Information —
┄┄┄┄┄┄┄┄┄┄┄┄┄┄┄┄┄┄┄┄

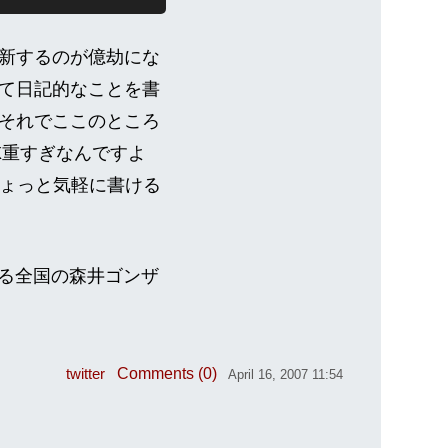
新するのが億劫にな
て日記的なことを書
それでここのところ
X重すぎなんですよ
うちょっと気軽に書ける
てる全国の森井ゴンザ
Comments (0)
twitter
April 16, 2007 11:54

┄┄┄┄┄┄┄┄┄┄┄┄┄┄┄┄┄┄┄┄

Task brief — Turn the text read from the items above into a numbered list, one line per number, with no blank lines. Leave the pictures out.

Solution to the problem —
1. 新するのが億劫にな
2. て日記的なことを書
3. それでここのところ
4. X重すぎなんですよ
5. うちょっと気軽に書ける
6. てる全国の森井ゴンザ
7. Comments (0)
8. twitter
9. April 16, 2007 11:54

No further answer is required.